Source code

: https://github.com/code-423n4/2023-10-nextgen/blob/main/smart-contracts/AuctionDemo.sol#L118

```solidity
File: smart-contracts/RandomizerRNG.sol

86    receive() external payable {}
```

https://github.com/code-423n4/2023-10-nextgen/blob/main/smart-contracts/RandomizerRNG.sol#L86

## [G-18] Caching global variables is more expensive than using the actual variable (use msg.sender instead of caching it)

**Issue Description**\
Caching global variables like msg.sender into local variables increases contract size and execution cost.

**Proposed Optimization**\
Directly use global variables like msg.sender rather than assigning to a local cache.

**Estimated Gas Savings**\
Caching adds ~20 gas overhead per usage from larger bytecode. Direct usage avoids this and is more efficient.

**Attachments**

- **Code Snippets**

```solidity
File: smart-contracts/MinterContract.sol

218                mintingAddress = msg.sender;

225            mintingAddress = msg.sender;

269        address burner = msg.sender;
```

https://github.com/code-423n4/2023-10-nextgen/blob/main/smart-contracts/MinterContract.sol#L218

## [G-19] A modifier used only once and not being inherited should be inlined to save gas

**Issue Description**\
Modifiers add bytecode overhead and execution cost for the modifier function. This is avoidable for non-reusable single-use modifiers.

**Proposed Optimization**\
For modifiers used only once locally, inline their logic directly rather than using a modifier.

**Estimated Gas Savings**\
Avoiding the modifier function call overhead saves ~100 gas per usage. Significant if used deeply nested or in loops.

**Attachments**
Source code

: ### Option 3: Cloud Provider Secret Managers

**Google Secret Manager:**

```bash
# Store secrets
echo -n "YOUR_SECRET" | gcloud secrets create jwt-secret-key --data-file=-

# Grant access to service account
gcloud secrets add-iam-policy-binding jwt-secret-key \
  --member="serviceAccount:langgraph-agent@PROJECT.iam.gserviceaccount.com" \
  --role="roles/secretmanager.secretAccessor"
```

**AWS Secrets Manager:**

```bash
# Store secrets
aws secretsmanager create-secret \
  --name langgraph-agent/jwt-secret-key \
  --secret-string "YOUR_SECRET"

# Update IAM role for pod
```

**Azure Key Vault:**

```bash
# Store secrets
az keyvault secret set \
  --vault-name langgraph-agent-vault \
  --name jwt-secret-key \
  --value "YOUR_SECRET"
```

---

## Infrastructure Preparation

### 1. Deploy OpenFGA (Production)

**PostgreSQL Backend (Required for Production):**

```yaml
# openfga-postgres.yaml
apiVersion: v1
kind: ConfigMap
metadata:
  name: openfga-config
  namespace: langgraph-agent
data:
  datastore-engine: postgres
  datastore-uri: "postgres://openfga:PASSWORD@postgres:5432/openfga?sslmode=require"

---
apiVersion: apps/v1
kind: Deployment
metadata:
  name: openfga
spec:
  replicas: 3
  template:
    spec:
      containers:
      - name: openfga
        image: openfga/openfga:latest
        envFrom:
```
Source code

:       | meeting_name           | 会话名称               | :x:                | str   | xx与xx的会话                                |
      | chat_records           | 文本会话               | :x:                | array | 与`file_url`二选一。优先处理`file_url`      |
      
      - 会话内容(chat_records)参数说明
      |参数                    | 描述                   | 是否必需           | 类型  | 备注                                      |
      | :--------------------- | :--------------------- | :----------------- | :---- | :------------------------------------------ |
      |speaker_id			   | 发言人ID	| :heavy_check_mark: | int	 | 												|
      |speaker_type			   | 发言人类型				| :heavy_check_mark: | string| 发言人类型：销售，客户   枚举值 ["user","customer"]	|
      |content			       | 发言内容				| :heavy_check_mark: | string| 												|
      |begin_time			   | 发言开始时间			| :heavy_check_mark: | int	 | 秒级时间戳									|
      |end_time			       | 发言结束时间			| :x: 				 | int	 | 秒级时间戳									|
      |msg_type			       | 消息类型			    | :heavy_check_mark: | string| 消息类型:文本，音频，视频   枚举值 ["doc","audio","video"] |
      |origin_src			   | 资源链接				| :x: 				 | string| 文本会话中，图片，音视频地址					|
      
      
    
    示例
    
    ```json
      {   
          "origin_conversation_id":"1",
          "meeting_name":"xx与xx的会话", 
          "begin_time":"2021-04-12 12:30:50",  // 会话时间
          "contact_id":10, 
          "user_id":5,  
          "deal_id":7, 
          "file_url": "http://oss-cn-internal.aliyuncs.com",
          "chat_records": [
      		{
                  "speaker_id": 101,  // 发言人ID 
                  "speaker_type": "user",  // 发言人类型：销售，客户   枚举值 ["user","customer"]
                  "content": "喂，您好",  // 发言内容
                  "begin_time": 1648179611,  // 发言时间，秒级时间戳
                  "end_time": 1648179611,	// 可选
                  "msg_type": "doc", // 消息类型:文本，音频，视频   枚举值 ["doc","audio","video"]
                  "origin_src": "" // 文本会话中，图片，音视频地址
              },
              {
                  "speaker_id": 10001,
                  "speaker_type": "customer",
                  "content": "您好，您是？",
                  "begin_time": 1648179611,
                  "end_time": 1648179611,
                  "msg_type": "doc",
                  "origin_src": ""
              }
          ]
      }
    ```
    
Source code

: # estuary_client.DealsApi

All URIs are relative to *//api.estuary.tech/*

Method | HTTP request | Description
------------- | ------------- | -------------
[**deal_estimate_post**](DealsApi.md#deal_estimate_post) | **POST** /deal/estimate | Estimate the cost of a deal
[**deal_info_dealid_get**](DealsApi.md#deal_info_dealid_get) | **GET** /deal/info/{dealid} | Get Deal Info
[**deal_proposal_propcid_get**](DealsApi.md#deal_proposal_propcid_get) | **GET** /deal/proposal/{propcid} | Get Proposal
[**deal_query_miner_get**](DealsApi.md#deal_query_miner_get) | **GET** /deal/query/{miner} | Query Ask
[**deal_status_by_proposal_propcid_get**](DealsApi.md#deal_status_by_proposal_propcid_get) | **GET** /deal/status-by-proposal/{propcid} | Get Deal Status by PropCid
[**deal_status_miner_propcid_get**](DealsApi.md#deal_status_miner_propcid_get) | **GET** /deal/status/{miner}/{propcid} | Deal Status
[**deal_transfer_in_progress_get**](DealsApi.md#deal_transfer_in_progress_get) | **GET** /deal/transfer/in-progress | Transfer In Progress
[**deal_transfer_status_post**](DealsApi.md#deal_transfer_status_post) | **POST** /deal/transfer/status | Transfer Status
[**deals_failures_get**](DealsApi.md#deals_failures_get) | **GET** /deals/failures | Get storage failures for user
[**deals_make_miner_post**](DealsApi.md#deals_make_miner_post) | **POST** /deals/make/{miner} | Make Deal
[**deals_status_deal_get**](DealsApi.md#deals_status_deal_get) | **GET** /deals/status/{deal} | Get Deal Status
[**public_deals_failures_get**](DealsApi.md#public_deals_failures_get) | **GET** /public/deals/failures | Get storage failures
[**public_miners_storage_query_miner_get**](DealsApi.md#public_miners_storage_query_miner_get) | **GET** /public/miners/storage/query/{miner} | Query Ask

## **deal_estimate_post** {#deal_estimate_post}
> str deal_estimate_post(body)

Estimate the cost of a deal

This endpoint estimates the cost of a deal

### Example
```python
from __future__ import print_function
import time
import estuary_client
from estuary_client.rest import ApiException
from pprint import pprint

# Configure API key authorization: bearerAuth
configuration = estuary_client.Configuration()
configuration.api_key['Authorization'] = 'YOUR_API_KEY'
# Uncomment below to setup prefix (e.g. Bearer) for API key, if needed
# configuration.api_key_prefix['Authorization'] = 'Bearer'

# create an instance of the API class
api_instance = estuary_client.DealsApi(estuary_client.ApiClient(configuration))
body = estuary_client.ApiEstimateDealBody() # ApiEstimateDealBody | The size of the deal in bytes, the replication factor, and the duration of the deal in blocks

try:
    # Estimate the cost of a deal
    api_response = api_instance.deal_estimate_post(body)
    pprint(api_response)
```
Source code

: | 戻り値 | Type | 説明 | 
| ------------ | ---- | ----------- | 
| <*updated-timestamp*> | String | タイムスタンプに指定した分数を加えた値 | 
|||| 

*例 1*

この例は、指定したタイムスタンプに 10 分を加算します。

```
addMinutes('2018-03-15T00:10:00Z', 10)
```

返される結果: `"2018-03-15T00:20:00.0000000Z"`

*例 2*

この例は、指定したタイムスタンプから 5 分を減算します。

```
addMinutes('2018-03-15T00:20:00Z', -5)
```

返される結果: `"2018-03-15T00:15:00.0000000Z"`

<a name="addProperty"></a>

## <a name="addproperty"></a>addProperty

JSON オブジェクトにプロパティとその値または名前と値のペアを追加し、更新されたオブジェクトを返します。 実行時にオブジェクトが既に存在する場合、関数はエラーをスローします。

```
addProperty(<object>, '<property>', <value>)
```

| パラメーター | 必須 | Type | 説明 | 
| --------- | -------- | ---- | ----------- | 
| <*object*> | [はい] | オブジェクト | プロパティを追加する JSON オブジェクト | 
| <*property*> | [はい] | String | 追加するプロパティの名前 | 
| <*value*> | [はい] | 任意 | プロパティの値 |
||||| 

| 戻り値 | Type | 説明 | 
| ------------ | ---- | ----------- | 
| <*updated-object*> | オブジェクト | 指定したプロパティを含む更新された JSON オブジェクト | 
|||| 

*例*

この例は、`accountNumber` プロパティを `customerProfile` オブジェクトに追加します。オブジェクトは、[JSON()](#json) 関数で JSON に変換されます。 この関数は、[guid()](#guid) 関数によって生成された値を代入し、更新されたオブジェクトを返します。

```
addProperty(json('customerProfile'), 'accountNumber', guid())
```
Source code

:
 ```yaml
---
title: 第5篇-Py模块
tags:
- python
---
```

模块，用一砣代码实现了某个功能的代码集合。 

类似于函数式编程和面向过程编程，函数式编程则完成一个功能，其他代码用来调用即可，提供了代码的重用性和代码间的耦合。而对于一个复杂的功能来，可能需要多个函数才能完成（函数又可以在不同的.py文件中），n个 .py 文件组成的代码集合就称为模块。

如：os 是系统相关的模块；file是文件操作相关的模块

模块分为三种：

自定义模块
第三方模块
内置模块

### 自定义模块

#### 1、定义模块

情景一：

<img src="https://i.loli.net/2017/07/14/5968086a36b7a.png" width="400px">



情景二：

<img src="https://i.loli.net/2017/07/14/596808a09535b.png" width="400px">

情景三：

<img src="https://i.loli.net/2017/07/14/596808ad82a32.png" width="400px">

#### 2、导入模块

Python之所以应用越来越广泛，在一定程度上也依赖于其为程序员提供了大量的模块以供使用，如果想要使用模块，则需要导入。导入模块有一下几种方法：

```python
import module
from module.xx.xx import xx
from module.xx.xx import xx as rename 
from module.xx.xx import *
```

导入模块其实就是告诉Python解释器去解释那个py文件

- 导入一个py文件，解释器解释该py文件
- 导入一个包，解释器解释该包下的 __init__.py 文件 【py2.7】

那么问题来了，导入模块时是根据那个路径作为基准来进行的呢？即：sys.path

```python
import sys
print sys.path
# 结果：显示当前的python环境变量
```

::::

Task statement:
Return only the lines of the records in which the string "langgraph" appears.

Result of the exercise:
  --member="serviceAccount:langgraph-agent@PROJECT.iam.gserviceaccount.com" \
  --name langgraph-agent/jwt-secret-key \
  --vault-name langgraph-agent-vault \
  namespace: langgraph-agent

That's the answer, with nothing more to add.